__THE PROBLEM__. Emit the line that holds "M702 387 704 447 666 448 663 389Z" and all lines following it through the end of the data, verbatim, and nothing else.

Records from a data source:
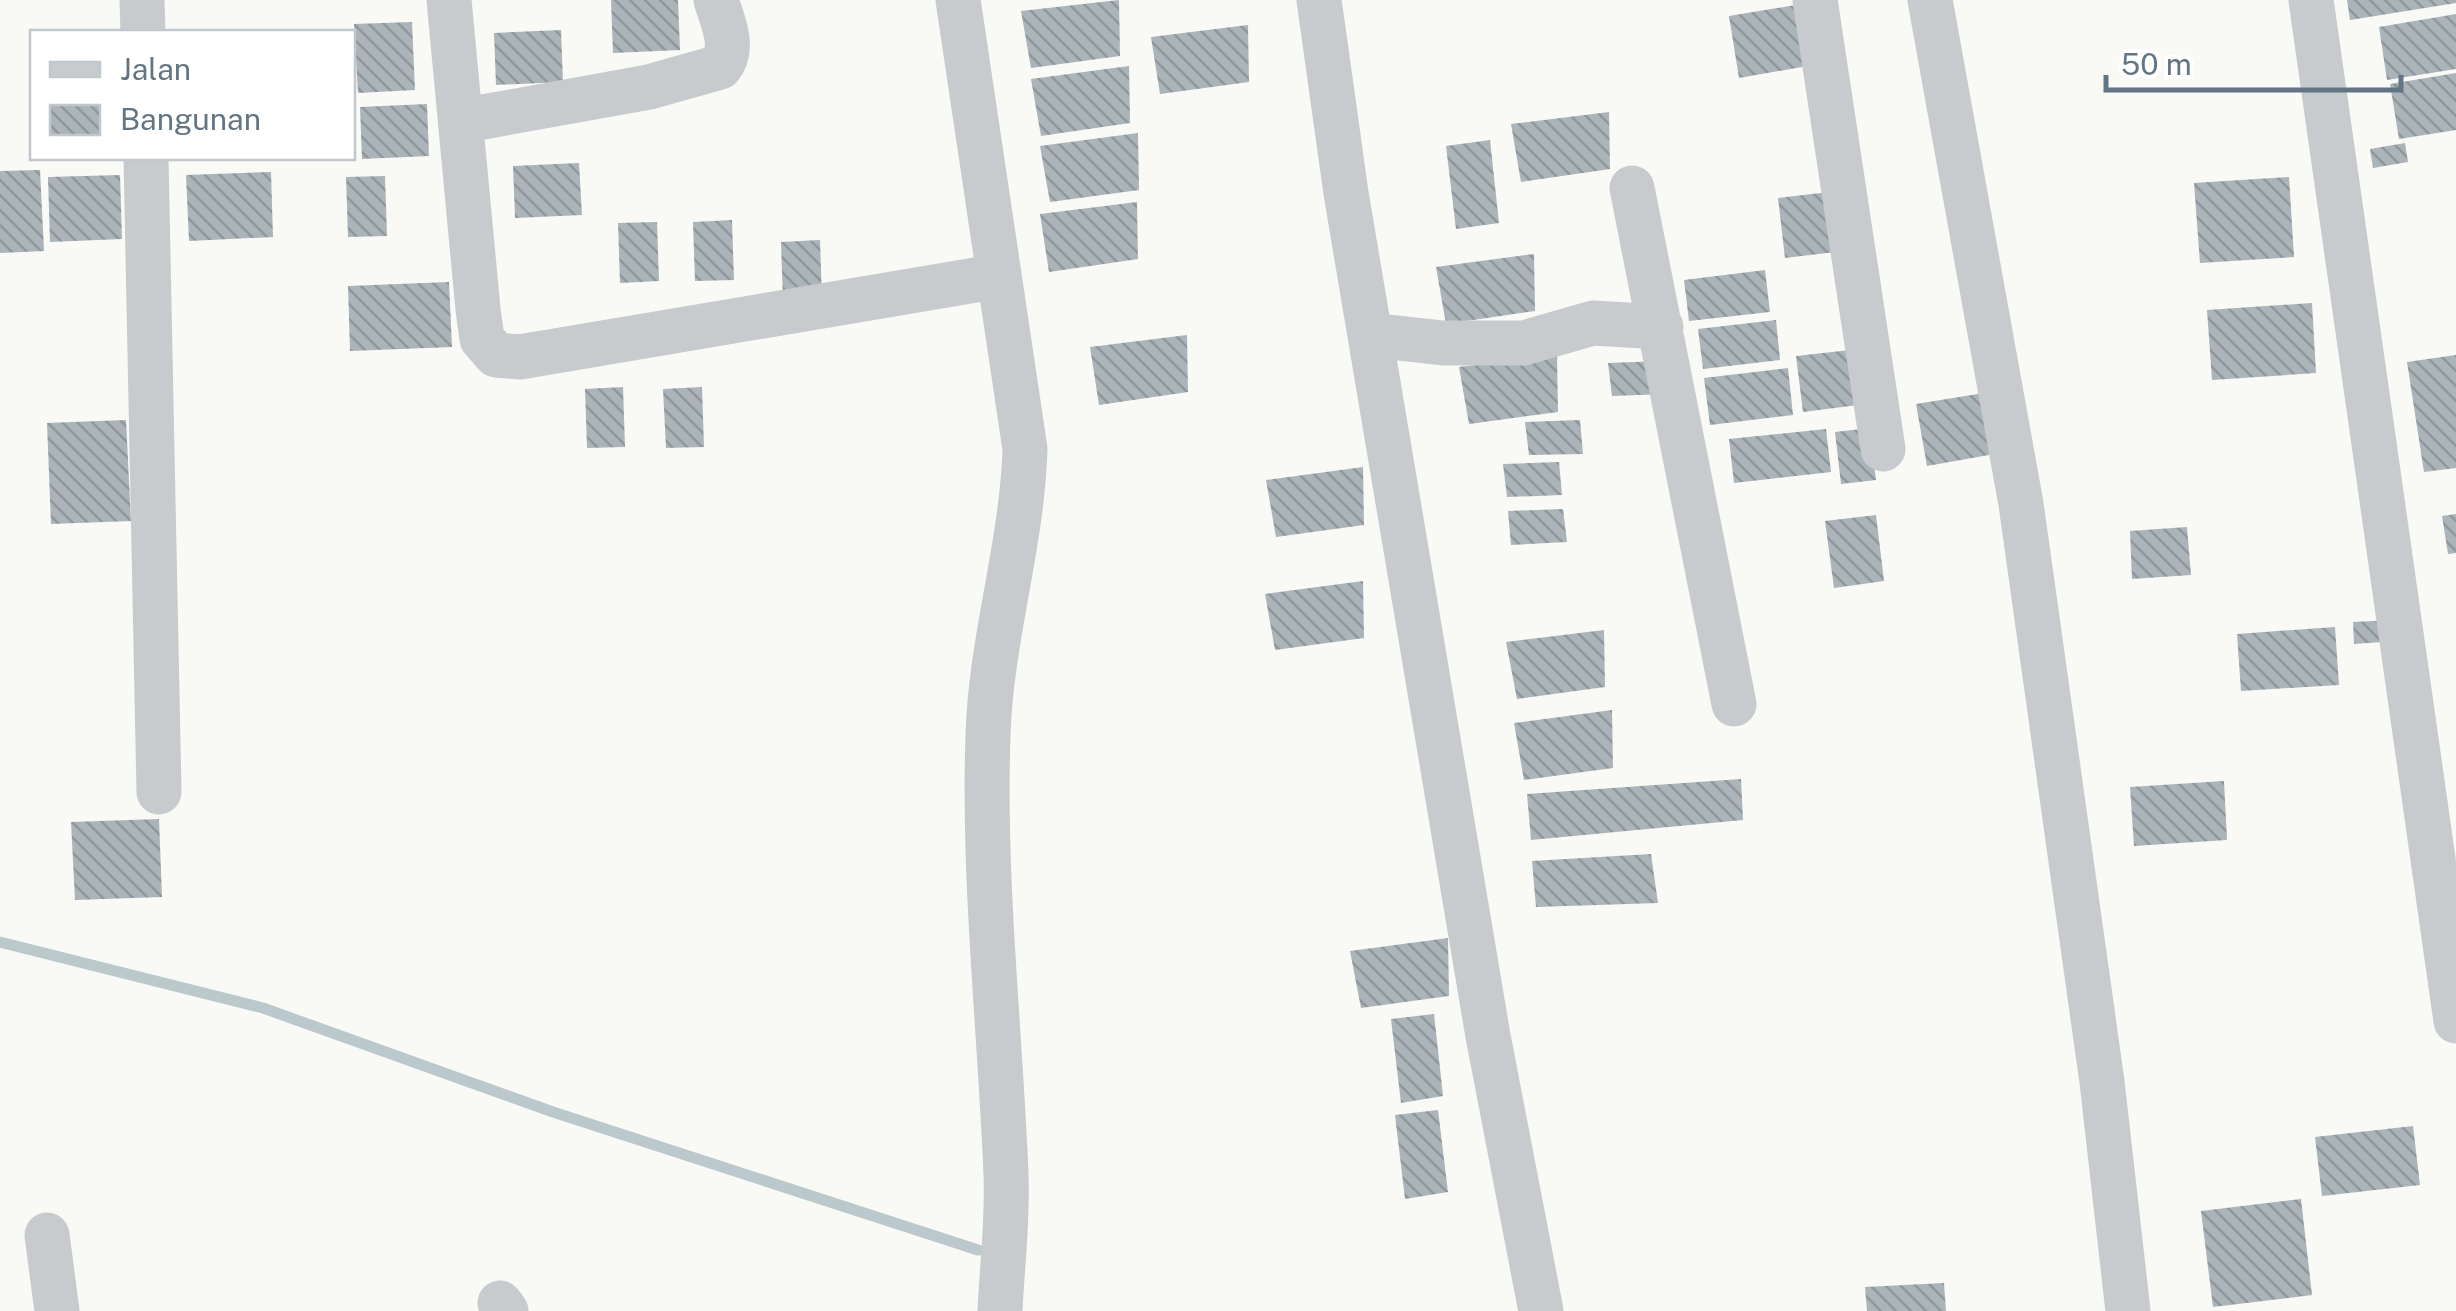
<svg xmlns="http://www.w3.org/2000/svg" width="2456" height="1311" viewBox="0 0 2456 1311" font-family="'Public Sans',sans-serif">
<defs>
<pattern id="building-back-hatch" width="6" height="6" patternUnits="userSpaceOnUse" patternTransform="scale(2.5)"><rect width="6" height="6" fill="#abb4b9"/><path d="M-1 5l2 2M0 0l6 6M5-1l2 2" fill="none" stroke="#8f979c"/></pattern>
</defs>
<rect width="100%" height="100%" fill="#f9f9f6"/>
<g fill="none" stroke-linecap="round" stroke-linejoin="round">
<path stroke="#bcc9cc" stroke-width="11" d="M0 942 263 1008 553 1112 978 1250"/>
</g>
<path fill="url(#building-back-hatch)" d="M611 0H678L680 50 613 53Z
M1119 0 1120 56 1031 68 1021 11Z
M2347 0H2456V3L2350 20Z
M1808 3 1819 64 1739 78 1729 16Z
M2456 14V69L2387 80 2379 27Z
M412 22 415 90 358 93 354 24Z
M1248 25 1249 82 1160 94 1151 37Z
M561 30 563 82 496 85 494 33Z
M1129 66 1130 123 1041 136 1031 79Z
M2456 73V130L2399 139 2390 84Z
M427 104 429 156 362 159 360 107Z
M1609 112 1610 169 1521 182 1511 124Z
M1138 133 1139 190 1050 202 1040 146Z
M1490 140 1499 223 1456 229 1446 146Z
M2405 143 2408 162 2373 168 2370 149Z
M579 163 582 215 515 218 513 166Z
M40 170 44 251 0 253V171Z
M271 172 273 237 189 241 186 175Z
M120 175 122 239 50 242 48 177Z
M385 176 387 236 348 237 346 177Z
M2289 177 2294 257 2200 263 2194 183Z
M1837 191 1844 251 1785 258 1778 198Z
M1137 202 1138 259 1049 272 1040 214Z
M732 220 734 280 695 281 693 222Z
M657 222 659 281 620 283 618 223Z
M820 240 822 300 783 301 781 242Z
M1534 254 1535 311 1446 324 1436 267Z
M1765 270 1770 312 1689 321 1684 280Z
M449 282 452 347 350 351 348 286Z
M2312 303 2316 373 2212 380 2207 310Z
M1776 320 1780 360 1703 369 1698 329Z
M1187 335 1188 392 1099 405 1090 347Z
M1859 349 1866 404 1803 412 1796 356Z
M1557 355 1558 412 1469 424 1459 367Z
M2456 355V468L2424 472 2407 362Z
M1663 361 1666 394 1612 396 1608 363Z
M1788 368 1793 415 1710 425 1704 378Z
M623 387 625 447 587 448 585 389Z
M702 387 704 447 666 448 663 389Z
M1990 392 2000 453 1927 466 1916 404Z
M126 420 131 521 51 524 47 423Z
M1580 420 1583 454 1529 455 1525 422Z
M1870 428 1876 480 1841 484 1835 432Z
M1826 429 1831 472 1734 483 1729 439Z
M1559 462 1562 495 1507 497 1503 464Z
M1363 467 1364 525 1276 537 1266 480Z
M1563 509 1567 542 1511 545 1508 511Z
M2456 514V553L2448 554 2442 516Z
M1876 515 1884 581 1834 588 1825 521Z
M2187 527 2191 575 2132 579 2130 531Z
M1363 581 1364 638 1275 650 1265 594Z
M2395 620 2396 641 2354 644 2353 622Z
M2335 627 2339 685 2241 691 2237 634Z
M1604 630 1605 687 1517 699 1506 642Z
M1612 710 1613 768 1524 780 1514 723Z
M1741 779 1743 820 1531 840 1527 794Z
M2224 781 2227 840 2134 846 2130 787Z
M159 819 162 897 75 900 71 822Z
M1651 854 1658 903 1536 907 1532 861Z
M1448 938 1449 996 1361 1008 1350 951Z
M1434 1014 1443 1096 1401 1103 1391 1019Z
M1438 1110 1448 1192 1405 1199 1395 1115Z
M2413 1126 2420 1185 2322 1196 2315 1137Z
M2301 1199 2312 1295 2213 1307 2201 1211Z
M1944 1283 1946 1311H1867L1865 1287Z"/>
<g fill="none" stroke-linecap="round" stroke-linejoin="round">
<path stroke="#c7cbce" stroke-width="45" d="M142 0 143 32
M449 0 478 309 482 339 496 355 520 357 999 276
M958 0 1025 449C1022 546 991 638 988 735 983 882 1000 1027 1006 1174 1008 1220 1002 1266 1000 1311
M1319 0 1346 193 1488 1036 1541 1311
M1815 0 1883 449
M1930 0 2021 504 2102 1082 2128 1311
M2311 0 2456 1021
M461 121 649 87 720 67C736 48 722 20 716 0
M146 158 159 792
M1632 188 1734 704
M1371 335 1443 343H1524L1593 323 1661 327
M47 1235 57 1311
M500 1303 506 1311"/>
</g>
<rect x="30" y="30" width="325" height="130" fill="#ffffff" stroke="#c1c8cd" stroke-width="2.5"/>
<rect x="50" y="62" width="50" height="15" fill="#c7cbce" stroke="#c1c8cd" stroke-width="2.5"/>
<text x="120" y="80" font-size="30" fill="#637582">Jalan</text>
<rect x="50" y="105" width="50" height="30" fill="url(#building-back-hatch)" stroke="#c1c8cd" stroke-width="2.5"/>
<text x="120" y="130" font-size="30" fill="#637582">Bangunan</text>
<path d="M2106 75v15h295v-15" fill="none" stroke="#637582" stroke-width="5"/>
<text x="2121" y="75" font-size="30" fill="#637582" stroke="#ffffff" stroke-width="8" paint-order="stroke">50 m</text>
</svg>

__OUTPUT FOR THIS EXERCISE__.
M702 387 704 447 666 448 663 389Z
M1990 392 2000 453 1927 466 1916 404Z
M126 420 131 521 51 524 47 423Z
M1580 420 1583 454 1529 455 1525 422Z
M1870 428 1876 480 1841 484 1835 432Z
M1826 429 1831 472 1734 483 1729 439Z
M1559 462 1562 495 1507 497 1503 464Z
M1363 467 1364 525 1276 537 1266 480Z
M1563 509 1567 542 1511 545 1508 511Z
M2456 514V553L2448 554 2442 516Z
M1876 515 1884 581 1834 588 1825 521Z
M2187 527 2191 575 2132 579 2130 531Z
M1363 581 1364 638 1275 650 1265 594Z
M2395 620 2396 641 2354 644 2353 622Z
M2335 627 2339 685 2241 691 2237 634Z
M1604 630 1605 687 1517 699 1506 642Z
M1612 710 1613 768 1524 780 1514 723Z
M1741 779 1743 820 1531 840 1527 794Z
M2224 781 2227 840 2134 846 2130 787Z
M159 819 162 897 75 900 71 822Z
M1651 854 1658 903 1536 907 1532 861Z
M1448 938 1449 996 1361 1008 1350 951Z
M1434 1014 1443 1096 1401 1103 1391 1019Z
M1438 1110 1448 1192 1405 1199 1395 1115Z
M2413 1126 2420 1185 2322 1196 2315 1137Z
M2301 1199 2312 1295 2213 1307 2201 1211Z
M1944 1283 1946 1311H1867L1865 1287Z"/>
<g fill="none" stroke-linecap="round" stroke-linejoin="round">
<path stroke="#c7cbce" stroke-width="45" d="M142 0 143 32
M449 0 478 309 482 339 496 355 520 357 999 276
M958 0 1025 449C1022 546 991 638 988 735 983 882 1000 1027 1006 1174 1008 1220 1002 1266 1000 1311
M1319 0 1346 193 1488 1036 1541 1311
M1815 0 1883 449
M1930 0 2021 504 2102 1082 2128 1311
M2311 0 2456 1021
M461 121 649 87 720 67C736 48 722 20 716 0
M146 158 159 792
M1632 188 1734 704
M1371 335 1443 343H1524L1593 323 1661 327
M47 1235 57 1311
M500 1303 506 1311"/>
</g>
<rect x="30" y="30" width="325" height="130" fill="#ffffff" stroke="#c1c8cd" stroke-width="2.5"/>
<rect x="50" y="62" width="50" height="15" fill="#c7cbce" stroke="#c1c8cd" stroke-width="2.5"/>
<text x="120" y="80" font-size="30" fill="#637582">Jalan</text>
<rect x="50" y="105" width="50" height="30" fill="url(#building-back-hatch)" stroke="#c1c8cd" stroke-width="2.5"/>
<text x="120" y="130" font-size="30" fill="#637582">Bangunan</text>
<path d="M2106 75v15h295v-15" fill="none" stroke="#637582" stroke-width="5"/>
<text x="2121" y="75" font-size="30" fill="#637582" stroke="#ffffff" stroke-width="8" paint-order="stroke">50 m</text>
</svg>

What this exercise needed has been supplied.